_Excerpted records_.
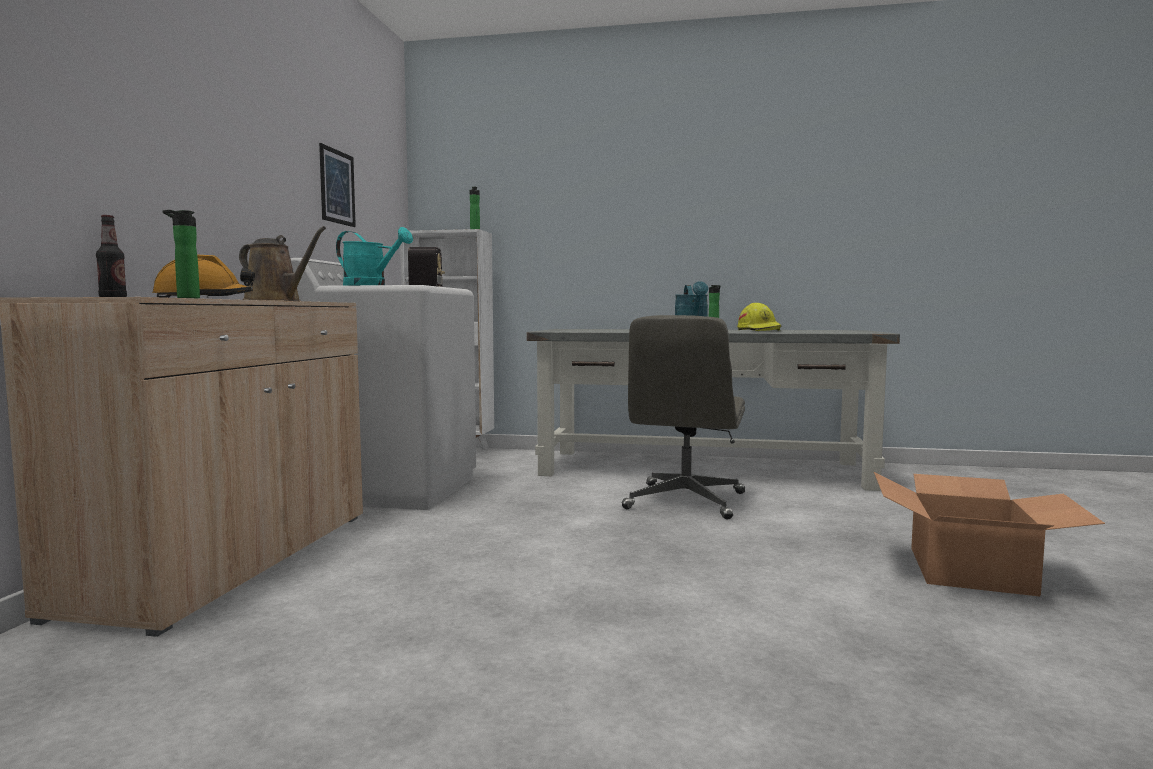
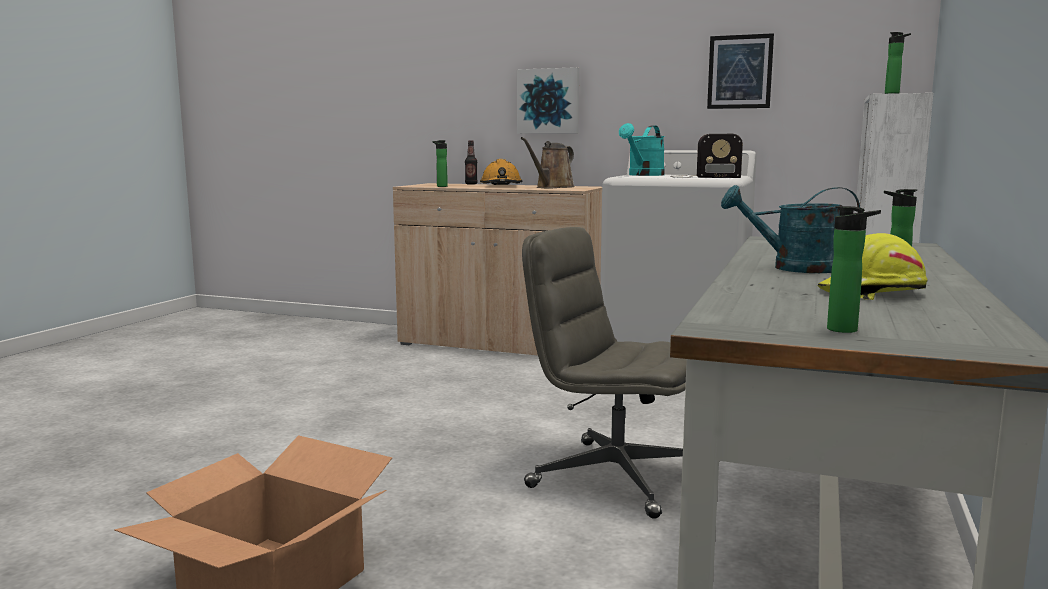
camera: 100 degrees right, 5 degrees up
none -> picture [517,67,579,134]
none -> bottle [827,206,881,333]

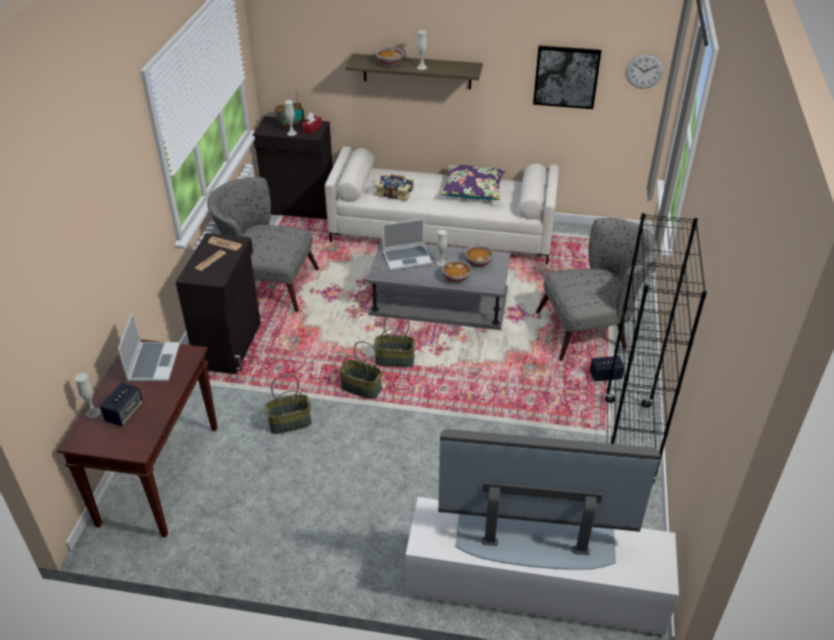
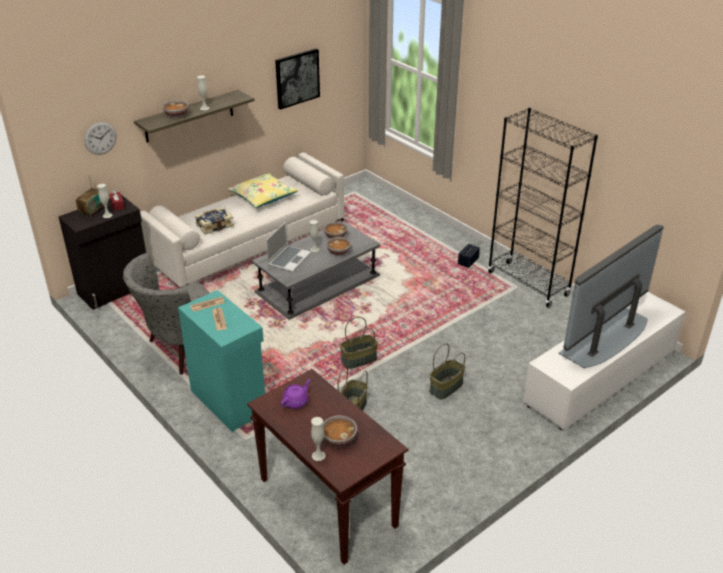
camera: 50 degrees left, 5 degrees down
speaker [100,383,143,426] -> bowl [323,416,357,447]
laptop [118,312,180,381] -> purple teapot [281,379,310,409]
black cabinet [176,233,261,374] -> turquoise cabinet [178,290,266,432]
basket [374,314,415,367] -> basket moved to [429,343,465,400]
purple pillow [440,165,506,200] -> yellow pillow [227,173,298,208]
grey armchair [536,218,658,361] -> none
wall clock [626,54,664,89] -> wall clock moved to [84,122,117,155]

_Task description_.
From the first line above through the line containing "laptop [118,312,180,381] ->", copy everything exactly, without the pictures.

_Result of the exercise_.
camera: 100 degrees right, 5 degrees up
none -> picture [517,67,579,134]
none -> bottle [827,206,881,333]

camera: 50 degrees left, 5 degrees down
speaker [100,383,143,426] -> bowl [323,416,357,447]
laptop [118,312,180,381] -> purple teapot [281,379,310,409]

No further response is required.